The contamination was discovered Saturday, Nov. 1, in the North Fork of the Kentucky River, a little more than a mile upstream of the city water intake. Officials are not yet releasing the name of the person or persons responsible, but preliminary tests showed the petroleum came from contaminated dirt dumped near the riverbank, Letcher County Emergency Management Director Paul Miles said.
The contamination is the second spill of diesel fuel in the county in the past few months. Earlier this year, a tanker truck belonging to J. Follace Oil Company and carrying more than 7,000 gallons of fuel crashed on Kentucky Highway 15 at Van. The impact of the wreck cracked open the tanker and spilled its contents onto the highway. A heavy rain shortly after the accident washed much of that fuel into Smoot Creek, were county Emergency Management workers constructed an underflow dam to contain the spill. The resulting oil slick was thought to have been stopped before it reached the North Fork of the Kentucky.

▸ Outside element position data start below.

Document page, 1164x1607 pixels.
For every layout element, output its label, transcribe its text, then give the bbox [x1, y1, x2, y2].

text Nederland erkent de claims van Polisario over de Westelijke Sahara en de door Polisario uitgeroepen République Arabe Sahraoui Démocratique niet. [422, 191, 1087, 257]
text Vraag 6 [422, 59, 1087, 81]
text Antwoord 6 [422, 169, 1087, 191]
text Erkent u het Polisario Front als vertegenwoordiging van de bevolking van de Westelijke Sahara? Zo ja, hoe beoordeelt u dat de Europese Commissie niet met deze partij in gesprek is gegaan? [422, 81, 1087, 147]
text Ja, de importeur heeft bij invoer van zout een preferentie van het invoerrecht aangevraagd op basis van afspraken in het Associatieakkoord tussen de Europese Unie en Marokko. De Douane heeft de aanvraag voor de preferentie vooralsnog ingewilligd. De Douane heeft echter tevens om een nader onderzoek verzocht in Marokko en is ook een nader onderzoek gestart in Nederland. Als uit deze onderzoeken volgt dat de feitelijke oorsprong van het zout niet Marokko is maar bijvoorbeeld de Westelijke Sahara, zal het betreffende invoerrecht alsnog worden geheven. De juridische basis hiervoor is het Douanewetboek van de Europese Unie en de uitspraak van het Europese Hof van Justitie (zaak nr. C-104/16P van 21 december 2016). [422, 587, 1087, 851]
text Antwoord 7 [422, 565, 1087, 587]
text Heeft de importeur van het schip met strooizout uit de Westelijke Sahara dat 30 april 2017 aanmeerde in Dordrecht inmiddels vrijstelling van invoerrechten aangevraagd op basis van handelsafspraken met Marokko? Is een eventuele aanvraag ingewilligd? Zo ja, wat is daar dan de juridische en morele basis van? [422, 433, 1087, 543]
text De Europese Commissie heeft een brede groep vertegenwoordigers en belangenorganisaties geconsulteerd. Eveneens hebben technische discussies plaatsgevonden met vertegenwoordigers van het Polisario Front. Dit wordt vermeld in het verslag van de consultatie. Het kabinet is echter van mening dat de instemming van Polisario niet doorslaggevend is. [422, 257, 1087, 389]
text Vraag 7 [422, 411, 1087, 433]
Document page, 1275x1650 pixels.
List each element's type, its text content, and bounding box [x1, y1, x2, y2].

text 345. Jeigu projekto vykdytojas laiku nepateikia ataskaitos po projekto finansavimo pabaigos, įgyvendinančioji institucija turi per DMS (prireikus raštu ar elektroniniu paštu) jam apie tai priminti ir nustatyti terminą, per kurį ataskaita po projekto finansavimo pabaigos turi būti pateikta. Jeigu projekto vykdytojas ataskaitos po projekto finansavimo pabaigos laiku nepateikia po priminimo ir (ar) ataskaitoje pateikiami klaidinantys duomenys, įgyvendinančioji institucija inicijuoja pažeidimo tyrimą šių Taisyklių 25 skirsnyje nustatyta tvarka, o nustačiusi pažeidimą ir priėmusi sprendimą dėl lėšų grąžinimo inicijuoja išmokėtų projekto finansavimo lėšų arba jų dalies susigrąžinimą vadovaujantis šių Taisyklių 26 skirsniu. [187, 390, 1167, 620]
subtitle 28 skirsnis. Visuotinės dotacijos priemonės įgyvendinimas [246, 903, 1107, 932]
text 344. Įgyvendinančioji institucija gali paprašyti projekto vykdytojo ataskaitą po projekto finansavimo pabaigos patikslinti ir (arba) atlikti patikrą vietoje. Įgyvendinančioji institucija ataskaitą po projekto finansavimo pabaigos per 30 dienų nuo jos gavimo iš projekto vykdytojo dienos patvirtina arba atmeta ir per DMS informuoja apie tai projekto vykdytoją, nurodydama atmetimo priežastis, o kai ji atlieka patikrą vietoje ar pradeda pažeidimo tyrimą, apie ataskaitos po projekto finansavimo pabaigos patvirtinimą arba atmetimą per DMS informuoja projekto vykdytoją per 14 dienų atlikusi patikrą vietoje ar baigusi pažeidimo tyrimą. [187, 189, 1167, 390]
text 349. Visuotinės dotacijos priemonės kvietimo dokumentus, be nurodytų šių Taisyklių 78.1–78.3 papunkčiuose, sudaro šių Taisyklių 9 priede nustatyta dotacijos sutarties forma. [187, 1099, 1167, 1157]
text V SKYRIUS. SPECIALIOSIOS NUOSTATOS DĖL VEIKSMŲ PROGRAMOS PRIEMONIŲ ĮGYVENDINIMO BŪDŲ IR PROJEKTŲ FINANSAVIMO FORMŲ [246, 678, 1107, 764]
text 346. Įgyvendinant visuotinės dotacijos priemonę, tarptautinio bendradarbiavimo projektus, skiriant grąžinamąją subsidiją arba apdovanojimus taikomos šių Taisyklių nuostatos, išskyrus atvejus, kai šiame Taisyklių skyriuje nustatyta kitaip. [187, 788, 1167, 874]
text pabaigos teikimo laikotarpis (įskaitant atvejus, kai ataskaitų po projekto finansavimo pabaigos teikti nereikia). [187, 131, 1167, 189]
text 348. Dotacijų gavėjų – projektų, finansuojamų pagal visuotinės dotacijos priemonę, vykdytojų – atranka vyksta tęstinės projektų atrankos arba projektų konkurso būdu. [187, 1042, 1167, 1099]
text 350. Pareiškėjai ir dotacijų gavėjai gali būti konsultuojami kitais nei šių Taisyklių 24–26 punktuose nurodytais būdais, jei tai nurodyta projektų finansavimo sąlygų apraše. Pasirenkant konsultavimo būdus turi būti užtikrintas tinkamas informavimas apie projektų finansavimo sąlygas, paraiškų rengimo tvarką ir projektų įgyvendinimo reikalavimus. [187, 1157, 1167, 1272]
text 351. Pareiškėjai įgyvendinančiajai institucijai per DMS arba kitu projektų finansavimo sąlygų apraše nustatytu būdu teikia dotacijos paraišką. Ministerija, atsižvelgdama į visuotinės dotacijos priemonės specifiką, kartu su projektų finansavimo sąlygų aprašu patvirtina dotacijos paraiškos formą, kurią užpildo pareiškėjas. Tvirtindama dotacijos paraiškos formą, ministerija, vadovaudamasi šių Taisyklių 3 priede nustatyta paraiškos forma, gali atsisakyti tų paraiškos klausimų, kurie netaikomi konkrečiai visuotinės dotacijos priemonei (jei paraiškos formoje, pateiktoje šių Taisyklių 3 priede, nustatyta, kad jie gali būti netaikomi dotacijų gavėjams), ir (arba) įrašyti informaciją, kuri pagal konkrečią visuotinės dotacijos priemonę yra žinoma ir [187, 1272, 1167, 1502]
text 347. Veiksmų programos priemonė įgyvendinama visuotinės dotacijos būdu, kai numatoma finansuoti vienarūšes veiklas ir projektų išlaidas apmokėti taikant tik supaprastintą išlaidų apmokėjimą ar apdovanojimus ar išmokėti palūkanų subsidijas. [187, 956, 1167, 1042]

Smoot Creek’s confluence with the North Fork is far downstream from the Whitesburg water intake, but upstream of the Blackey Water Treatment Plant.
In that case, the road was closed for about nine hours, and the highway had to be resurfaced weeks later because fuel was still seeping out of the asphalt. Roadside dirt contaminated by that spill was dug up and disposed of in a licensed landfill at Ivel, EMS Director Miles said.